Exercise material -

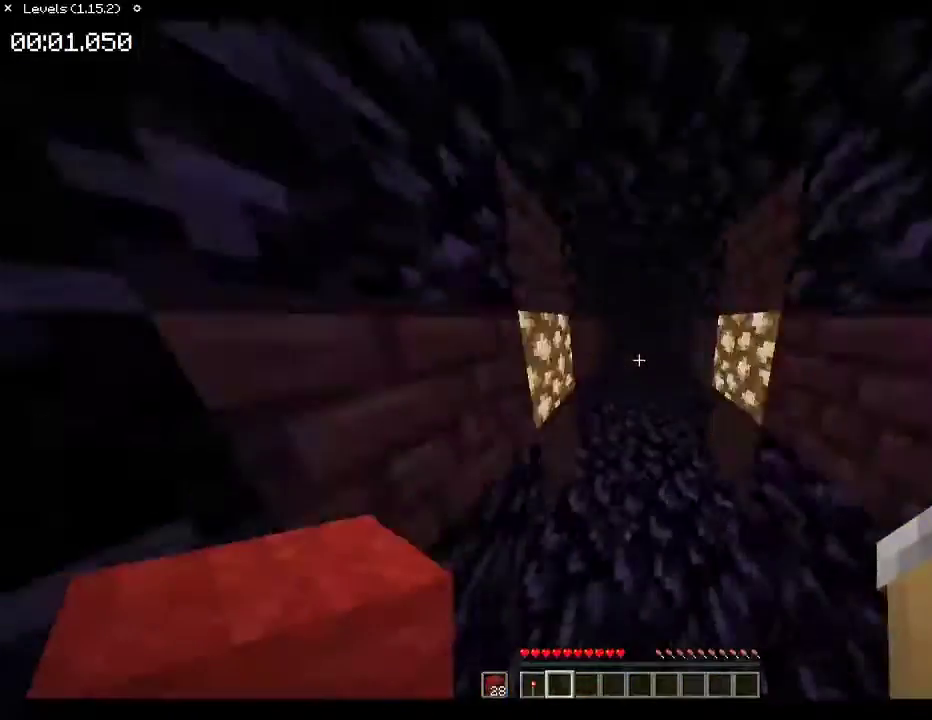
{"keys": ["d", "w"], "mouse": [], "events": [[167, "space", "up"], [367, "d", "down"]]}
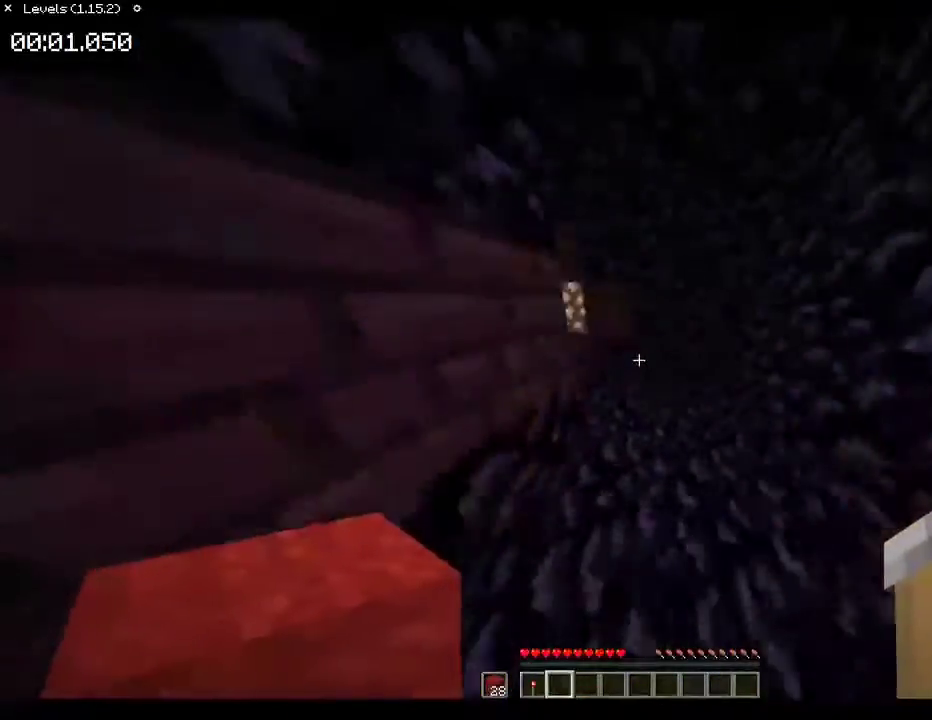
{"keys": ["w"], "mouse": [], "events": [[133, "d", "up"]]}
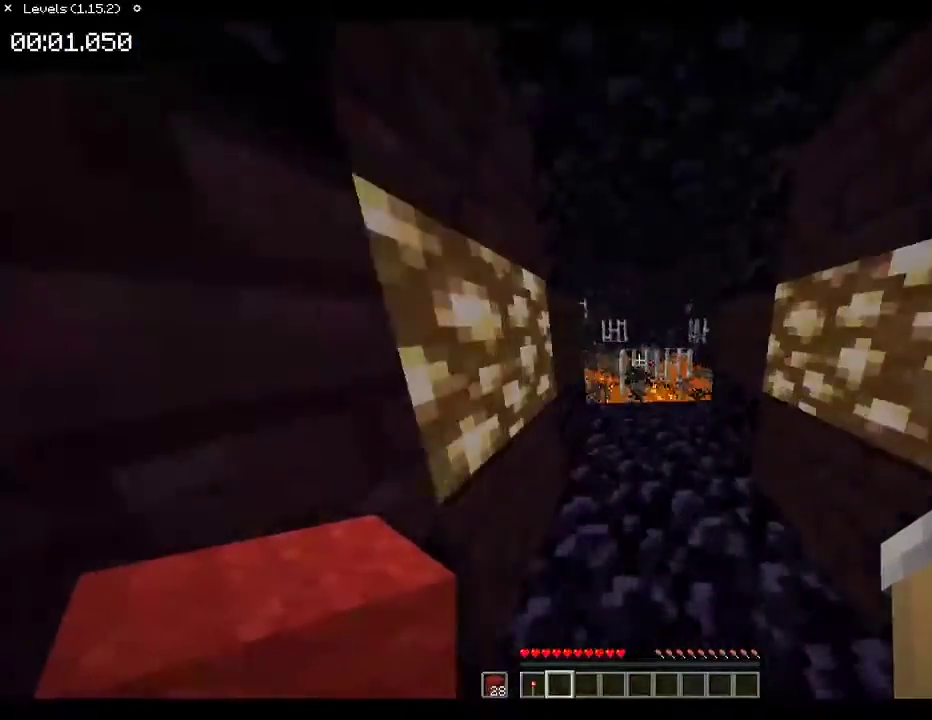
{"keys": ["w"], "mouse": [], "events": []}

==

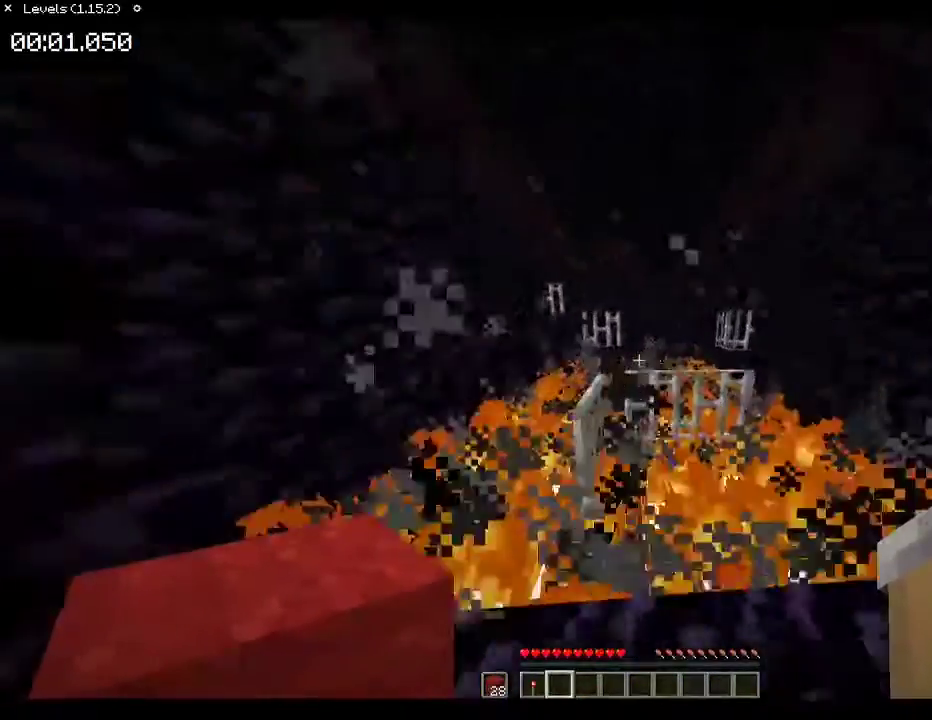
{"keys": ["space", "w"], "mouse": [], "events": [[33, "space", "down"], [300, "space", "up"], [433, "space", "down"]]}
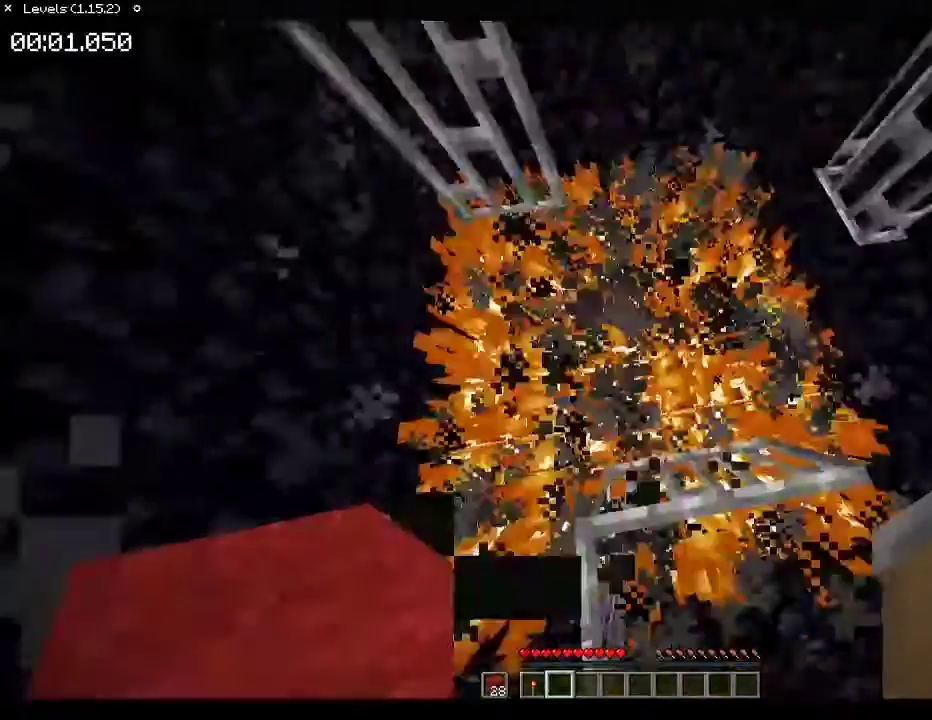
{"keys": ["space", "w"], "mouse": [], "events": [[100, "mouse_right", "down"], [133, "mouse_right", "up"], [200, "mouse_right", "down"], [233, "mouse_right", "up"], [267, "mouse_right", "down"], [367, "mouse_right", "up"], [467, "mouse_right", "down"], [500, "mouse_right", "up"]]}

Your instructions - Return all lines from the entries that contain the string "space".

Answer to this task -
{"keys": ["d", "w"], "mouse": [], "events": [[167, "space", "up"], [367, "d", "down"]]}
{"keys": ["space", "w"], "mouse": [], "events": [[33, "space", "down"], [300, "space", "up"], [433, "space", "down"]]}
{"keys": ["space", "w"], "mouse": [], "events": [[100, "mouse_right", "down"], [133, "mouse_right", "up"], [200, "mouse_right", "down"], [233, "mouse_right", "up"], [267, "mouse_right", "down"], [367, "mouse_right", "up"], [467, "mouse_right", "down"], [500, "mouse_right", "up"]]}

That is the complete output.